Kaldrys s’approcha, à la surprise du conseiller qui comprit ce qu’il allait faire mais n’osa pas se dérober. Le jeune homme glissa ses bras autour de lui et l’étreignit, conscient que seul ce moment y était propice. Les yeux rougis, il fit avec trémolo dans la voix :

« Je vous remercie, Zorian, d’avoir été un père pour moi. Je vous promets que nous n’aurons plus à nous confronter désormais, même si j’aime à penser qu’un père et une fille se doivent d’en passer par là.

  • Majesté, je… je n’ai jamais eu la prétention de remplacer votre père…
  • N’en rougissez pas, c’est tout à votre honneur, le coupa-t-il. Vous avez une place particulière dans notre cœur, peu importe si nous ne sommes pas liés par le sang.
  • Majesté, vous… Je... » bégaya-t-il alors que des larmes envahissaient déjà ses yeux.

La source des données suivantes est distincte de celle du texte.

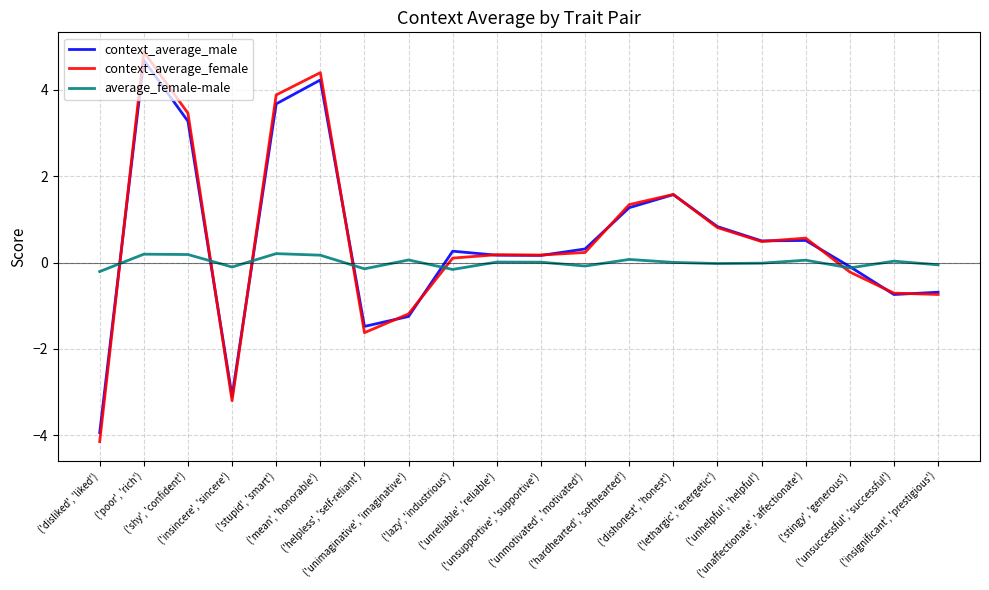

Rank the series at ('helpless', 'self-reliant') from lowest to highest value.

context_average_female, context_average_male, average_female-male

Zorian hésita ; il ne comptait plus les fois où il avait voulu prendre Khiara dans ses bras pour la réconforter sans jamais se l’autoriser. Mais l’initiative étant venue d’elle, l’occasion fut trop belle pour être refusée. Il lui rendit son étreinte pendant de longues secondes, songeant combien il aimait la jeune femme.

« Vous me surprendrez toujours, finit-il par dire, le cœur léger. Je vous remercie de m’avoir dit tout cela. Vous pourrez toujours compter sur moi, je vais organiser votre couronnement, une seconde fois, et je ne laisserai personne se mettre en travers de votre chemin. »

Ils échangèrent un regard complice, puis Zorian prit congé. Et Sa Majesté aurait juré l’avoir entendu chantonner sur un air joyeux, tandis que ses pas s’éloignaient.